Sat, September 7, 8:00 to 9:30am, Pennsylvania Convention Center (PCC), 204B

Abstract

The world wars were struggles for domination among race-based empires, waged by leaders who endorsed racist ideologies, featured several of the worst genocides in history, saw the widespread domestic persecution of racial minorities, and ended up sustaining imperial and segregationist political systems. They were also the foundational events that inspired much of modern international relations theory, a field which is currently reckoning with its decades-long neglect of racialized dynamics. Why then did predominant international relations theories end up neglecting dynamics that were so central to the historical events that gave rise to the field, and what does that say about the relationship between history and theory?

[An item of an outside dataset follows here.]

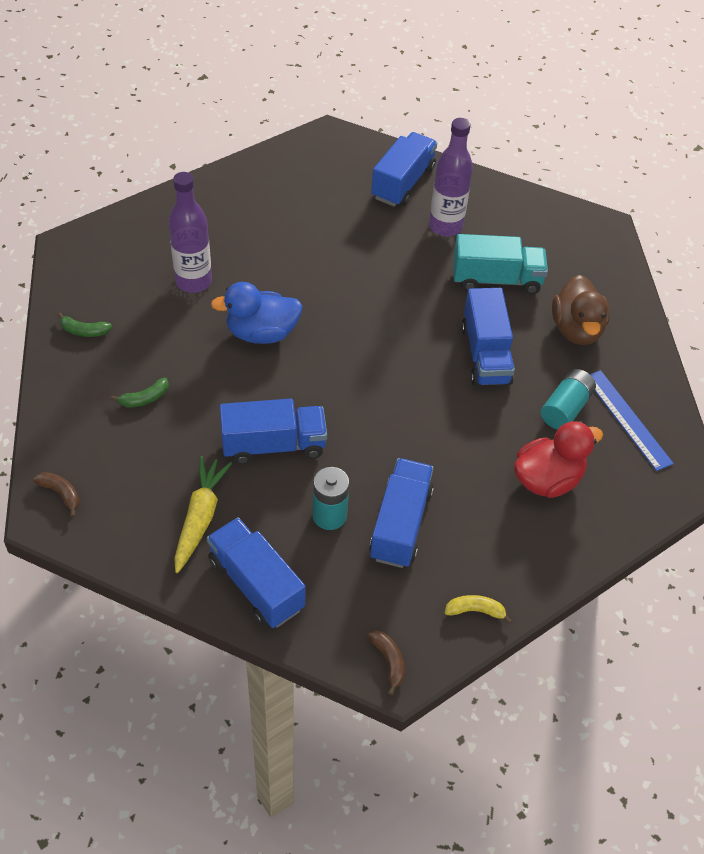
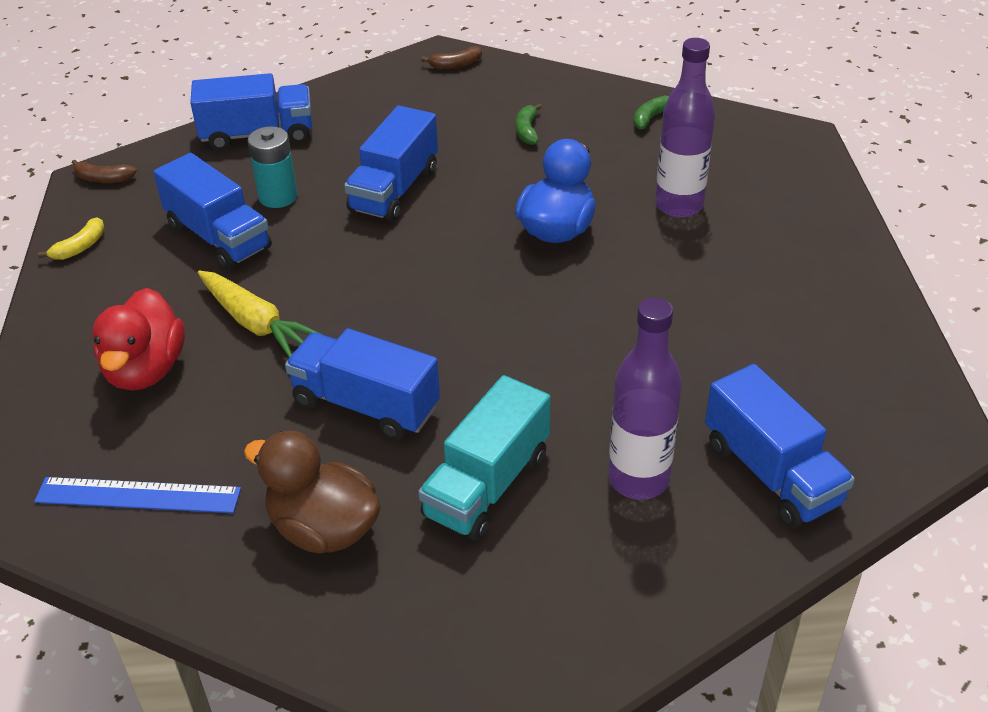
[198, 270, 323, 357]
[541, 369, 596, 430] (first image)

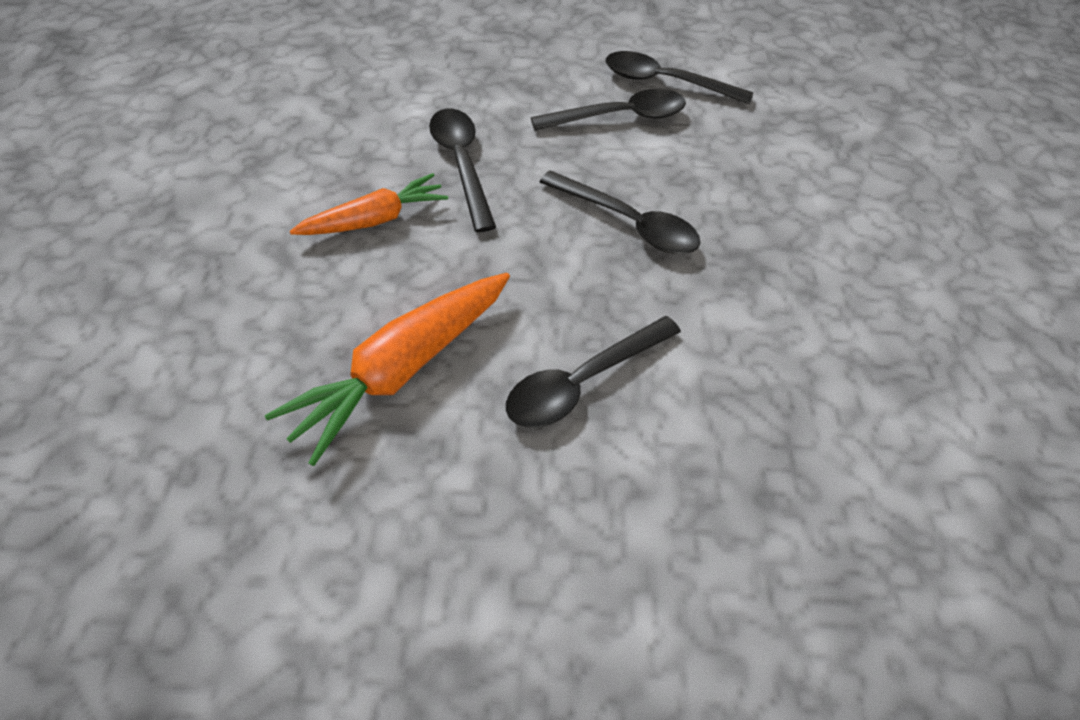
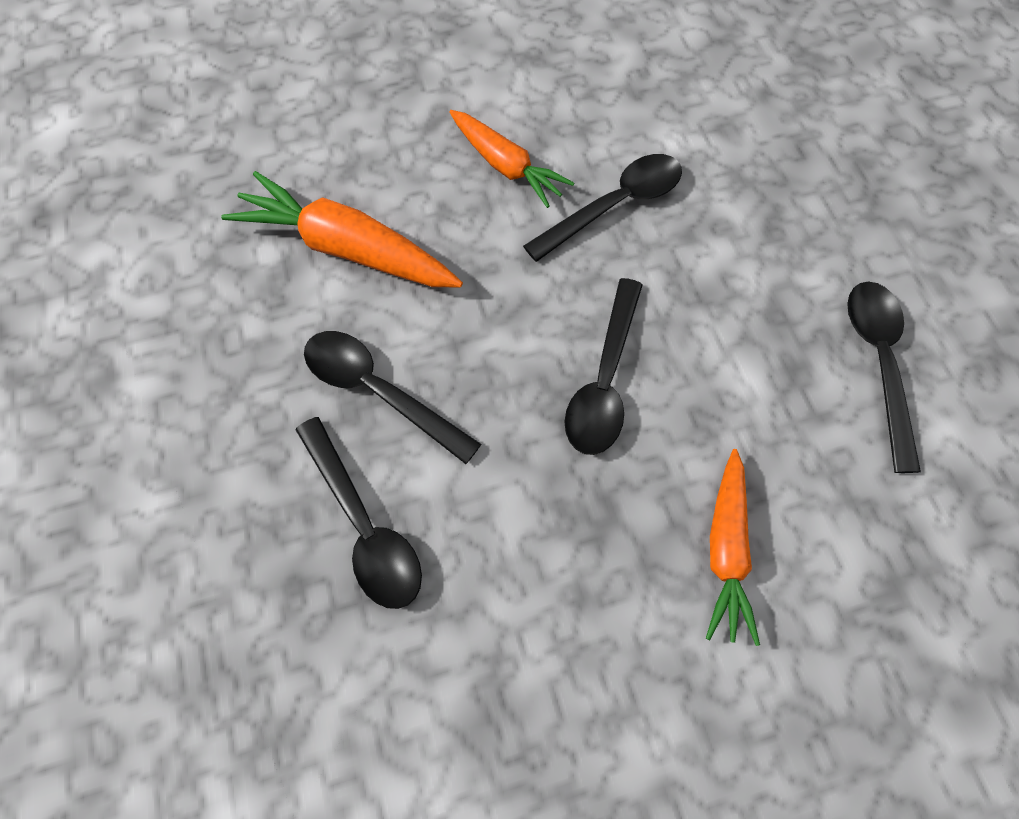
[295, 417, 422, 609]
[706, 449, 760, 646]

In this essay, we interrogate the ways in which racialized dynamics shape events, the historical narratives through which actors subsequently understand those events, and the theories scholars build based on those historical narratives. Taking as our starting point the axiom that the root of all theory is history—in other words, that scholars develop theories in an effort to generalize from the empirical narratives through which they understand the past—we develop a new typology of racialized dynamics spanning both the study and practice of international relations. In doing so, we focus not only on policymaking aspects like threat perception and the use of force but also academic aspects like the decisions where in time to bound a historical case study and through whose perspectives to assess the meanings and significance of events. We use this typology to identify specific ways in which racialized aspects of the construction of historical narratives came into tension with racialized aspects of the events they were intended to illuminate, examining how the former overrode the latter in the development of international relations theory during the second half of the 20th century.

We illustrate these arguments by interrogating numerous aspects of the world wars era, including many that were commonly omitted from the major narratives that went on to inform international relations theory. Examples include the Russo-Japanese War, Italy’s invasion of Ethiopia, and the continuation of anticolonial conflicts before, during, and after the world wars. Drawing on contemporaneous observers whose perspectives differed from those that came to dominate the field, we demonstrate how those dominant perspectives obscured the centrality of racialized dynamics within the world wars and within world politics more generally. Our findings shed fresh light on the relationship between history and theory while simultaneously helping the contemporary field move forward reintegrating considerations of race and security.